"Przekazujemy także Iranowi komunikat, że ochronimy amerykańskie interesy i (...) interesy naszych sojuszników" - powiedziała Rice na konferencji prasowej po spotkaniu z prezydentem Gruzji Micheilem Saakaszwilim w Tbilisi.
"Bardzo, bardzo poważnie traktujemy nasze zobowiązanie do pomagania sojusznikom w zapewnieniu ich obrony i nikt nie powinien mieć co do tego wątpliwości" - podkreśliła.
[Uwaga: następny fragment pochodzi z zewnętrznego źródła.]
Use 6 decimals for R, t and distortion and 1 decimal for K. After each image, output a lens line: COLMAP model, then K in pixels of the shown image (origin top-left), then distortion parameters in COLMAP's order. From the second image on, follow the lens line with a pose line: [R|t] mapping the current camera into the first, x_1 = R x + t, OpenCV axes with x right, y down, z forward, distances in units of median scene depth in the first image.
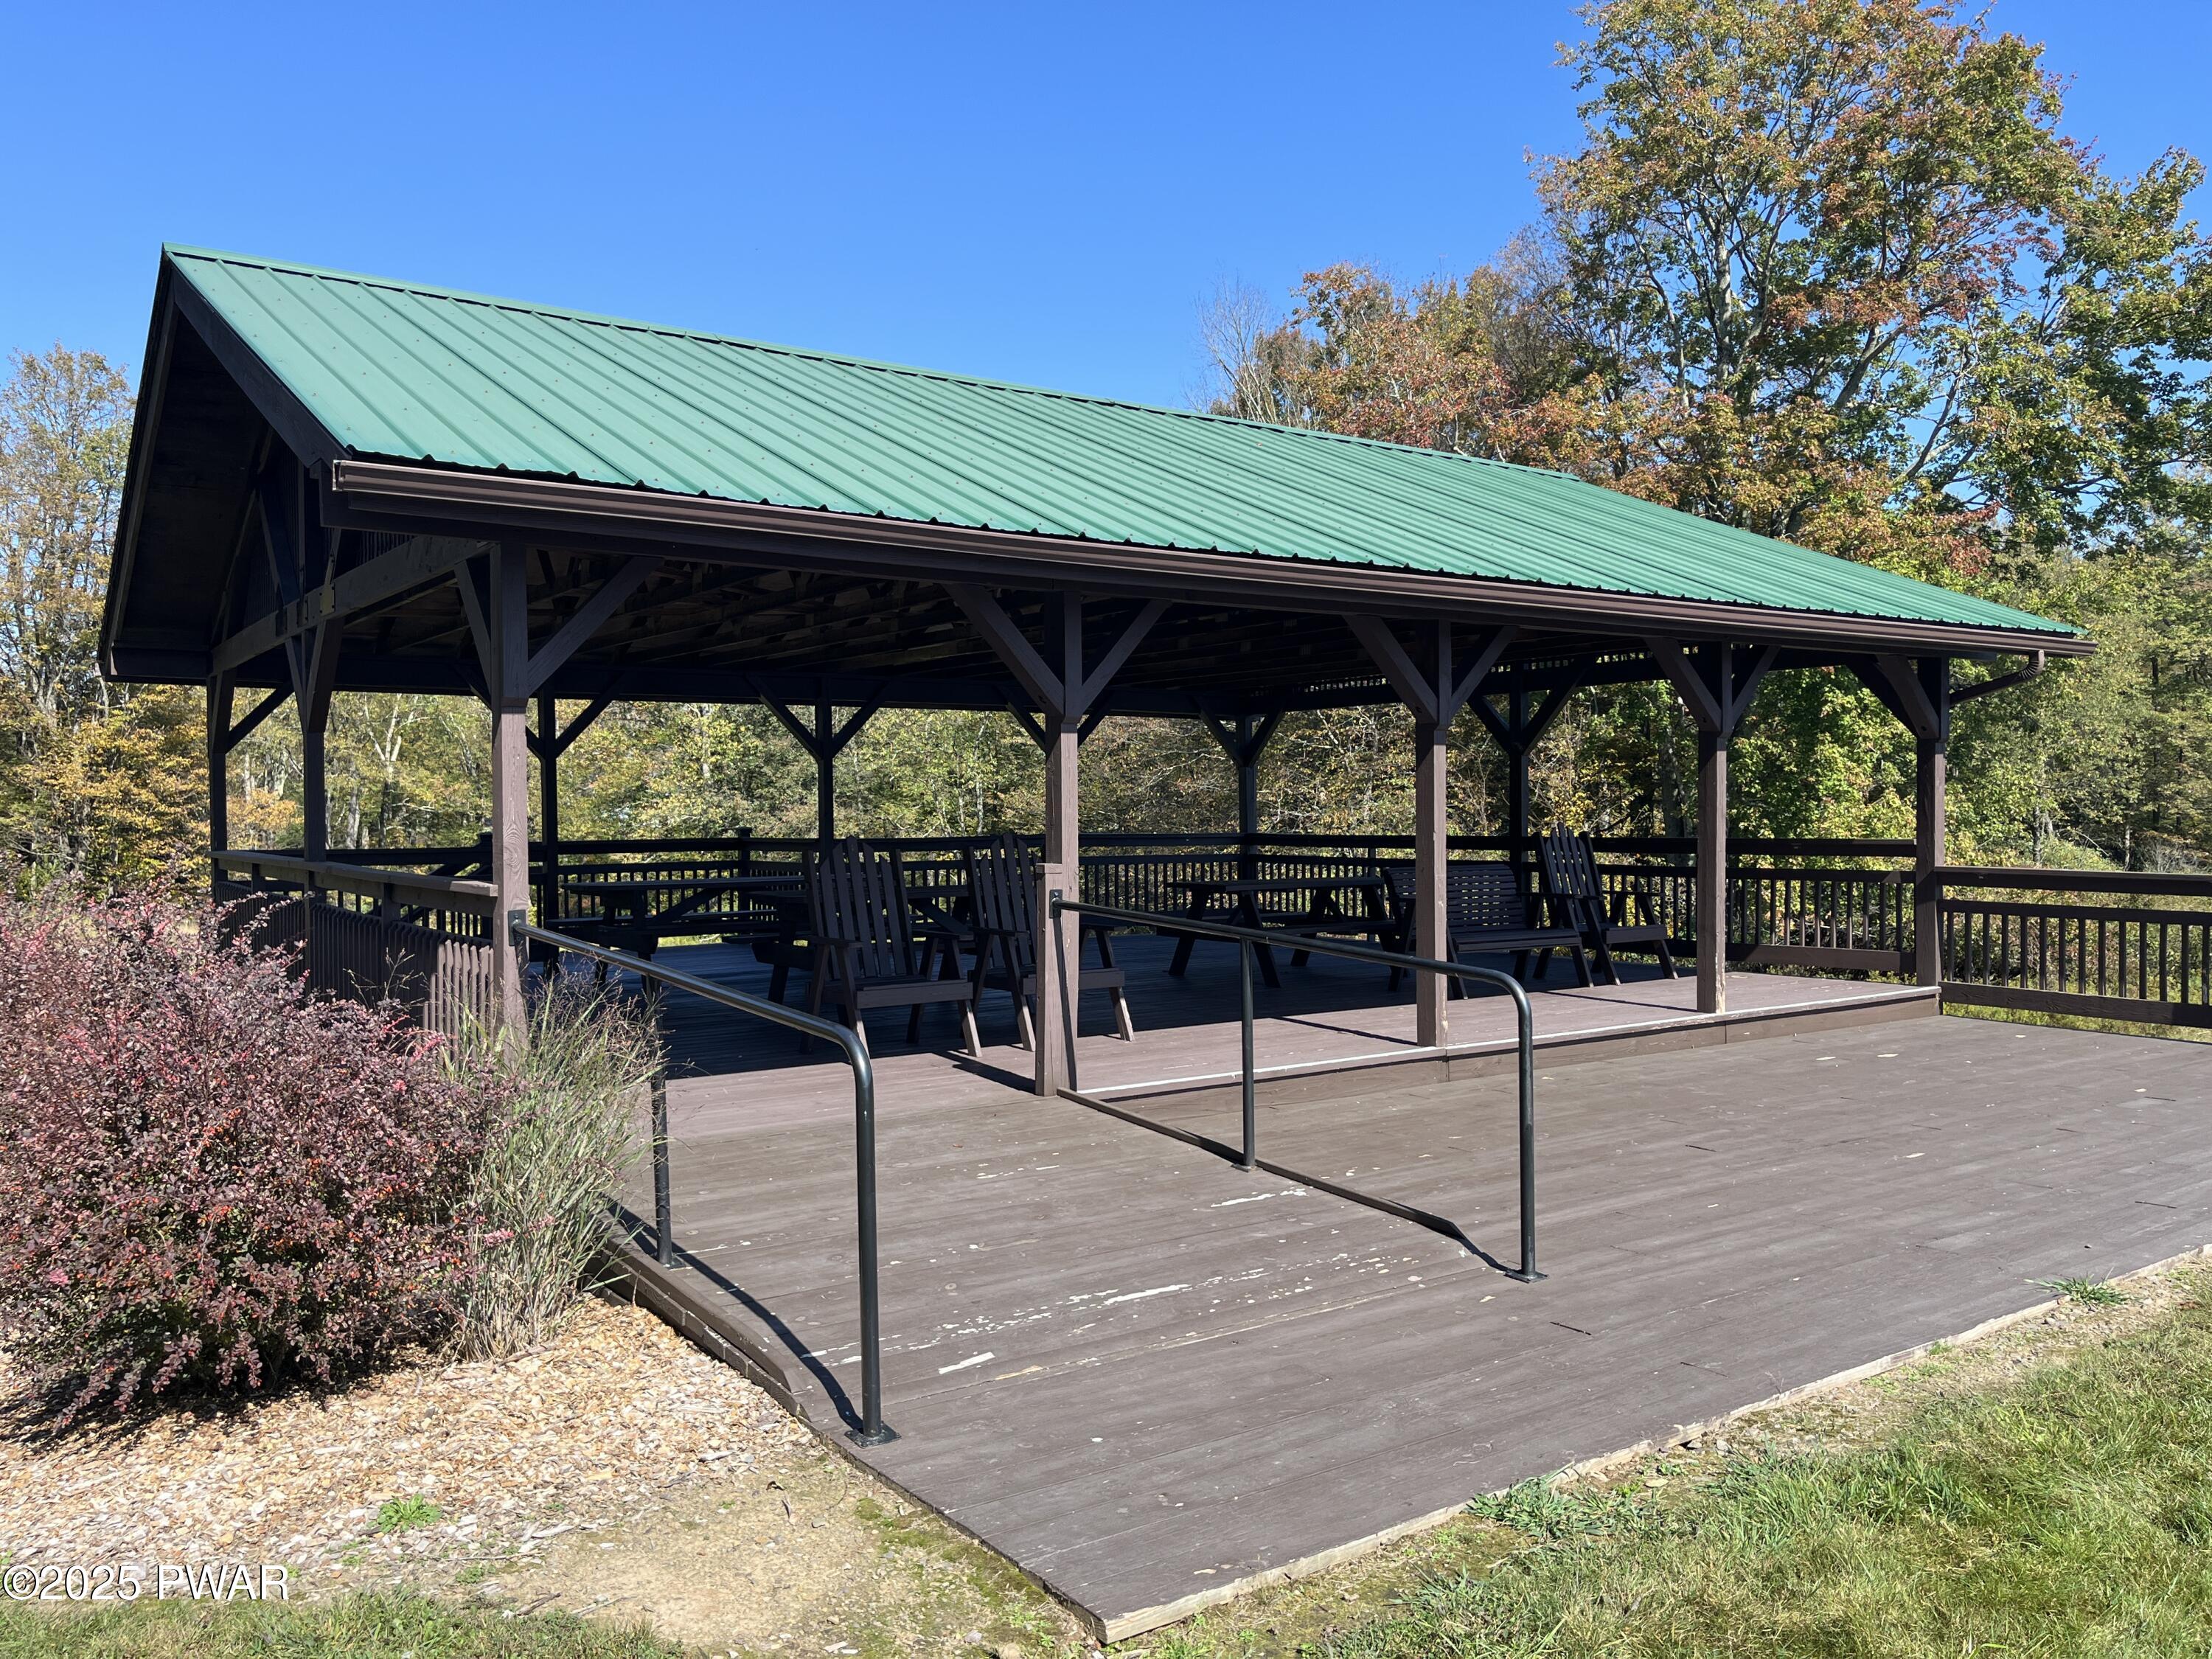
lens RADIAL K [[1559.8, 0, 1106.0], [0, 1559.8, 829.5], [0, 0, 1]] dist [0.068778, -0.093065]
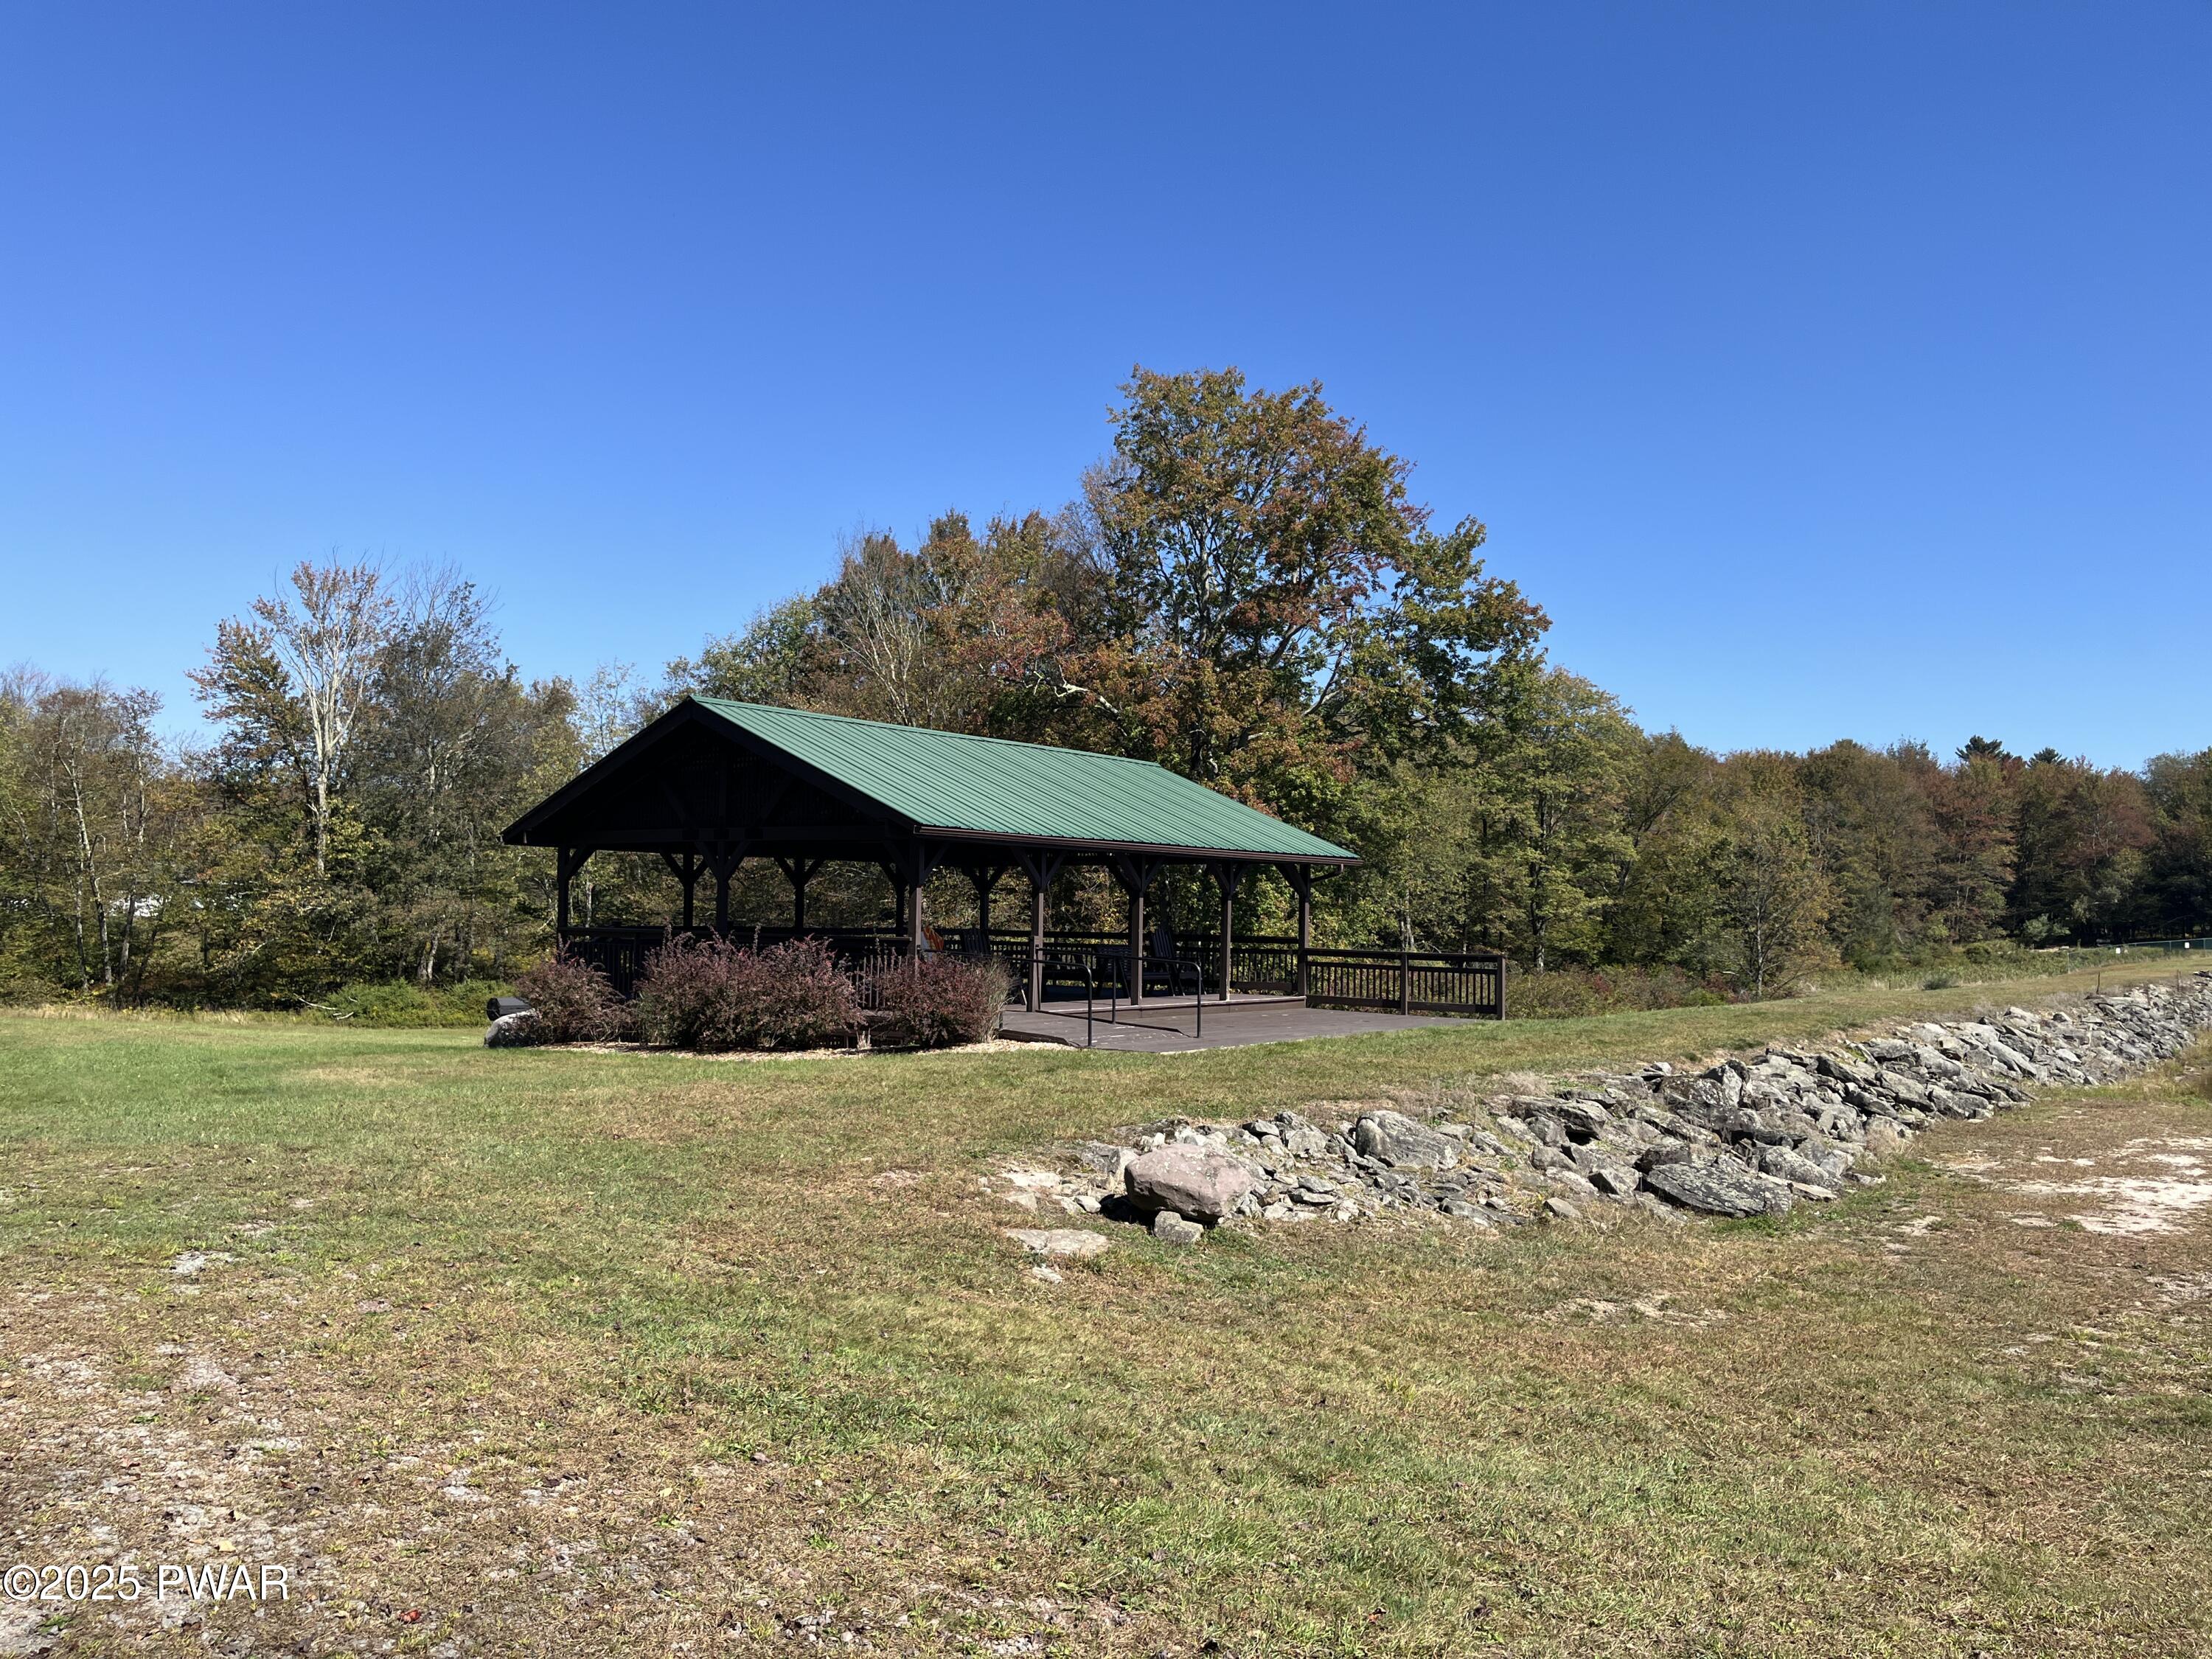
lens RADIAL K [[1834.3, 0, 1106.0], [0, 1834.3, 829.5], [0, 0, 1]] dist [0.171581, 0.000381]
pose [[0.941547, 0.040226, 0.334471, -0.279944], [-0.022023, 0.998071, -0.058039, 0.002093], [-0.336161, 0.047280, 0.940617, -0.618817]]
Iran przeprowadził w środę rano próby dziewięciu pocisków rakietowych, w tym nowej rakiety dalekiego zasięgu Shahab 3, mogącej razić cele w odległości do 2 tysięcy kilometrów.
Rice powiedziała potem, że próba ta "stanowi dowód, iż zagrożenie rakietowe (ze strony Iranu) nie jest wyimaginowane".
Republikański kandydat prezydencki, senator John McCain, wyraził w środę opinię, że test w Iranie wskazuje na potrzebę budowy skutecznej amerykańskiej obrony antyrakietowej.
Kandydat Demokratów na prezydenta Barack Obama zajął inne stanowisko w tej sprawie. W telewizji CBS News powiedział, że próba potwierdza potrzebę bezpośrednich rozmów z przywódcami Iranu, jak również twardszych sankcji oraz "bodźców" na rzecz zmiany dotychczasowej polityki tego kraju.
Szefowa amerykańskiej dyplomacji podpisała we wtorek w Pradze porozumienie o umieszczeniu w Republice Czeskiej radaru wczesnego ostrzegania, będącego elementem tarczy antyrakietowej. Natomiast wyrzutnie pocisków przechwytujących miałyby być umieszczone w Polsce.